Residual standard error: 2.269 on 2395 degrees of freedom
(1568 observations deleted due to missingness)
Multiple R-squared: 0.5778, Adjusted R-squared: 0.5713
F-statistic: 88.6 on 37 and 2395 DF, p-value: < 2.2e-16

Adding the extra variables has significantly changed the model, especially the significance levels. For example, neither Garden venues nor Garden-related concert types (GB and GS) now have coefficients with any great statistical significance. Perhaps the model has found other variables that capture the pricing of garden concerts more accurately. Or perhaps it has ‘traded out’ garden concerts for a better fit on something else. It is hard to say without quite a lot of extra analysis.

The new model has also increased our estimate of the fall in top prices to around 2.4s over the half-century (a shilling more than in our first model).

As we might hope, the expanded model reveals some new patterns, such as that April/May/June is the most expensive season, with December the cheapest, or that larger musical forces and the inclusion of voices tend to correspond to higher ticket prices. Prices also fall by 0.2s for each km of distance from Leicester Square – which could perhaps be one of the alternative indicators of Garden concerts.

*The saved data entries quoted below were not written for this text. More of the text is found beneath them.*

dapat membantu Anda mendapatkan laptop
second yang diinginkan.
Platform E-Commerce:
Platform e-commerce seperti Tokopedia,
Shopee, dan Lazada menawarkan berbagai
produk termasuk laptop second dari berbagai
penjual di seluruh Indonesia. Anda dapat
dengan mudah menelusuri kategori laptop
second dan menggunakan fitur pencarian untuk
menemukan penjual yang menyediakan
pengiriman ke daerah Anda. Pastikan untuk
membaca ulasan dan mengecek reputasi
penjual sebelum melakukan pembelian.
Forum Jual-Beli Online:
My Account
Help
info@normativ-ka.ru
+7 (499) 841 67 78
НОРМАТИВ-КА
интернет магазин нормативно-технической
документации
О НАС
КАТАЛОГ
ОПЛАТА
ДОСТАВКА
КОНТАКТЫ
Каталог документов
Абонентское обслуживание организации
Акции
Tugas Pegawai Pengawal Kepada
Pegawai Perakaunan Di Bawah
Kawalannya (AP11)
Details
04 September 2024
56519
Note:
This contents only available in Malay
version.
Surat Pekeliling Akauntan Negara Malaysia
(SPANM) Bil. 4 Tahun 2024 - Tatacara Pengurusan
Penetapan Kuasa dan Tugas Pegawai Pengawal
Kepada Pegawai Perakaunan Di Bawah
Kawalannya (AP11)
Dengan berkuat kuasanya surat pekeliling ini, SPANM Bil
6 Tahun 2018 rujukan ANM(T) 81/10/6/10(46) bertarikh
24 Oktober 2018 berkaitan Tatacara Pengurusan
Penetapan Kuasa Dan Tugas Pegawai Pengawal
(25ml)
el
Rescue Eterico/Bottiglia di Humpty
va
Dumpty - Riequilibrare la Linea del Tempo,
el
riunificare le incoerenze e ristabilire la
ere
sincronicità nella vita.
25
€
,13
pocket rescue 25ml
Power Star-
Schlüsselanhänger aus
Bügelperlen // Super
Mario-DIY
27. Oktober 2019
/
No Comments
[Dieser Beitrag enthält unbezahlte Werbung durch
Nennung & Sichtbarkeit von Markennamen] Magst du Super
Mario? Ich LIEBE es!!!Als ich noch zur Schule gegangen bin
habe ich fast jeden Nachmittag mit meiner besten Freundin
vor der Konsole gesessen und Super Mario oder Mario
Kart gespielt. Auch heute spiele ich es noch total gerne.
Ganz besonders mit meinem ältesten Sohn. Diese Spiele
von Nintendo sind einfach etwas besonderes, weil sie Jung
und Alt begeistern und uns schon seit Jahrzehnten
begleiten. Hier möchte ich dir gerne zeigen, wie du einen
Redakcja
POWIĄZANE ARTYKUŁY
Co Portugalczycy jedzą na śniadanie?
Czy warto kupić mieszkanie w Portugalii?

Some of the difficulties with this sort of modelling can be managed, at least to some extent. There are ways, for example, of working with partial data rather than simply ignoring incomplete records. There are other types of model – non-linear models, or more general linear models with “cross-terms” (such as separate “Year” coefficients for each Venue type) – which might work better. And there are other approaches, such as Random Forests, Neural Networks and a host of others.5

The problem remains, however, that all such models are complex, hard to interpret, and often quite sensitive to small changes in the structure or assumptions. In most cases, they are most useful for highlighting possible patterns of interest, and raising questions and topics for closer investigation.

Cite this article as: Gustar, A.J. 'Eighteenth Century London Concerts: 4 – Ticket Prices' in Statistics in Historical Musicology, 2nd October 2020, https://musichistorystats.com/eighteenth-century-london-concerts-4-ticket-prices/.
  1. Obviously these two values are equal for concerts with just one ticket price.
  2. It was not uncommon, for example, to list a single price to cover either two gentlemen, or one gentleman and two ladies.
  3. Actually, ordered categorical variables are only kept in order if they are set as “ordered factors”, otherwise they revert to being treated alphabetically.